Один из способов, которым исследователи могут выбирать ДНК хозяина, - это модифицировать процесс амплификации. Уоллес и его коллеги рассматривали возможность добавления молекулярных зажимов, которые зажимали бы хлоропластную и митохондриальную ДНК. по существу блокирует амплификацию нежелательной ДНК. Они также попытались амплифицировать другую область гена 16S, которая будет отличать хлоропласты и митохондрии, что приведет к большей амплификации ДНК микробиома. В их последнем методе оптимизации процесса амплификации использовались последовательности, которые «отравляют» нежелательную ДНК, поэтому ее нельзя амплифицировать дальше.
Этот процесс аналогичен выбору нескольких маршрутов по дороге на работу. У каждого может быть несколько перекрывающихся пейзажей, но также и уникальные атрибуты; можно быть более живописным, один быстрее, другой более напряженный. В исследовании Уоллеса они могли использовать различные способы извлечения и амплификации, чтобы сравнить, как «как» методов влияет на общие результаты. Хотя большинство исследователей знают, что их методы имеют предвзятость, это было прямое параллельное сравнение, показывающее, как каждый метод дает разные результаты и изменяет общий состав образца.
<цитата>Это исследование должно помочь людям сделать лучший выбор с точки зрения того, как тратить свое время и деньги на исследования микробиома ".
Джейсон Дж. Уоллес
Уоллес подчеркнул, что не существует «идеального метода», и даже в рамках их исследования некоторые методы работали лучше для одних типов выборок, но не для других. Эти данные позволяют исследователям принимать более обоснованные решения в отношении своих методов. Даже лучший метод здесь может оказаться не лучшим для конкретных проектов. образцы, типы, или бюджеты. Компании постоянно пытаются оптимизировать свои продукты, Надеемся, что по мере продвижения вперед исследователям станет легче решать эту задачу.

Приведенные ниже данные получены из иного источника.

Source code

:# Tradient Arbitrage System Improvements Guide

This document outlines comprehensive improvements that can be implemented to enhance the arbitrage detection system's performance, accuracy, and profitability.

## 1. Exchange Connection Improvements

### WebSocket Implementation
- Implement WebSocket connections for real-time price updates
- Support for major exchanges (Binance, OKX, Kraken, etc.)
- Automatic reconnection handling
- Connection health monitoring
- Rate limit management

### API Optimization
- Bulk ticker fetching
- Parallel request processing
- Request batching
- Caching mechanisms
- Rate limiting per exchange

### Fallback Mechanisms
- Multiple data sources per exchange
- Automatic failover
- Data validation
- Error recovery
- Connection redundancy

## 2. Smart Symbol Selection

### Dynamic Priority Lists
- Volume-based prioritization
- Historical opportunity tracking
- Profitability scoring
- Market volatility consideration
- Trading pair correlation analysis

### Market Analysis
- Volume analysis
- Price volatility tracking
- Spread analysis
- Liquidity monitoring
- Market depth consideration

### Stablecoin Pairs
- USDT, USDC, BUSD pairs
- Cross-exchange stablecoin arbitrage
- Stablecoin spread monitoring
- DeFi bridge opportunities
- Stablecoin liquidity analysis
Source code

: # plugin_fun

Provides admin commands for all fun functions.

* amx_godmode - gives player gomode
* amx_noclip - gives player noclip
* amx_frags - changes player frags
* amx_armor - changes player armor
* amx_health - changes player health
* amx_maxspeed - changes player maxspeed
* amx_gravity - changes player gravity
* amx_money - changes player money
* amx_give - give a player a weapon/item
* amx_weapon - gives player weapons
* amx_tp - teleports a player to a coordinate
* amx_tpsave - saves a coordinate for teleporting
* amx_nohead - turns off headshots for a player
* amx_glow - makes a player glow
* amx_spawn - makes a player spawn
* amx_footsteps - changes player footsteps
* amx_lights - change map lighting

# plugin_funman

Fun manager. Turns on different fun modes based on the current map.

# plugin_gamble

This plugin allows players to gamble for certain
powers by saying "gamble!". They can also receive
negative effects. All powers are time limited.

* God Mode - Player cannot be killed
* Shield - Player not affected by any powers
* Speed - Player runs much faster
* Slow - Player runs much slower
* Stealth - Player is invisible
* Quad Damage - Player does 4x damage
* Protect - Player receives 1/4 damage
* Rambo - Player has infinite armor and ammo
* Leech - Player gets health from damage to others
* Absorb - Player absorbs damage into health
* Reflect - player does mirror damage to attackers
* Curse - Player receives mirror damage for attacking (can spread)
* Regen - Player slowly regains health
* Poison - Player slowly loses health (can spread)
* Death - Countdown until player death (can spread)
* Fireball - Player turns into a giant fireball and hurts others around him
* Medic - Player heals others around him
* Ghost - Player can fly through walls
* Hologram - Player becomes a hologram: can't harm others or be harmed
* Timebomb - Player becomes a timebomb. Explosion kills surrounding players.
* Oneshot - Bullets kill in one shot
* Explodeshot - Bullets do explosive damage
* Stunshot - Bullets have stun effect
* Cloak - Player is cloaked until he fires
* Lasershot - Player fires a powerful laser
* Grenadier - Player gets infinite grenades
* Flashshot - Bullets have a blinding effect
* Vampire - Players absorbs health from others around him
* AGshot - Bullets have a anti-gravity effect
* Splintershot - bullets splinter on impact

Самое главное, Это исследование показывает, что существуют различия между методами, которые могут повлиять на результаты. Не существует «идеального метода». Задача исследователей - понять нюансы своих образцов и выбрать лучший метод для научного вопроса, который они надеются решить. Итак, хотя все дороги могут привести к результату, Эксперименты с «как» могут стоить усилий, чтобы найти лучший способ исследования микробиома. "Это не смена парадигмы, но это один из маленьких, инкрементальные изменения, которые помогают нам проводить исследования чуть лучше, и со временем это приводит к довольно большим улучшениям, "объясняет Уоллес.